The findings showed that joined-up provision is vital for children with special educational needs and their families. It evidenced the multiple ways in which disabled children experience discrimination, violence and educational exclusion. The research revealed that families of disabled children value short breaks, but find it hard to access them. In addition, disabled children who take part in community arts develop positive identities. Researchers worked with disabled children and young people as well as allied practitioners to carry out the ethnographic inquiry.
In a second Scope-funded project, researchers looked at resilience in the lives of 42 disabled people aged 5 to 83. They discovered that resilience is not a personal characteristic, but created via relationships with others. Resilience can be developed through recognising the interdependent nature of people’s lives. This has important implications for the services offered to disabled people and their families.
"Manchester Metropolitan University’s research has become a core part of Scope’s new strategy and has also helped inform our plans around service transformation."
A third project looked specifically at adoption activity days where children and their social workers meet prospective parents over organised, fun activities.
The research found that adoption activity days are a successful means of family finding, particularly for children labelled ‘hard to place’ and that there was no evidence that parents and children matched up in this way are more likely to experience breakdown.
The research has led to changes in government adoption policy and had a positive impact on services for disabled children and their families.
In 2012, the Department for Education (DfE) announced that adoption activity days would be rolled out across England and Wales. By June 2013, 29 children had been placed through this life-changing method.
The DfE also used our research as part of an online training package.
Our research helped the Oily Cart Theatre Company to secure a Children In Need grant of over £53,000. This allowed them to deliver further multi-sensory theatre work to 800 disabled children.

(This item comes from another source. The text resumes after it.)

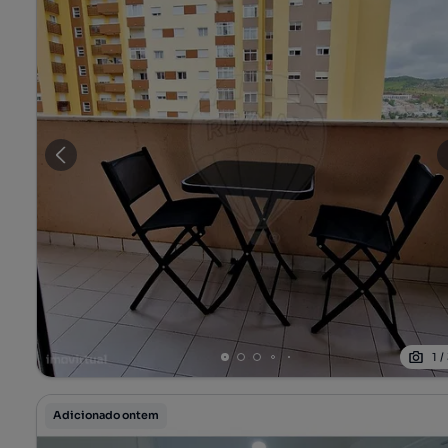
1
/
Adicionado ontem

The College of Social Work, quoted university findings on disabled children and identity in its 2013 Curriculum Guide: Disability, which provides guidance on the content of social work degree programmes.
Runswick-Cole’s work was used by the Leeds Educational Psychology Team, as part of their work supporting the professional development of practitioners. She wrote a regular column on inclusion for Nursery World, with 103,000 online subscribers. Runswick-Cole also jointly authored an article for Learning Disability Today magazine with a 15-year-old who had been involved in the university’s research.
Adelaide City Council have incorporated ideas from the Resilience research to improve their understanding of place making in the city in relation to disability and resilience.
Bill Mumford, the former head of the Winterbourne Joint Improvement programme referred to the resilience research and it has informed his understanding of resilience in the lives of people with learning disabilities.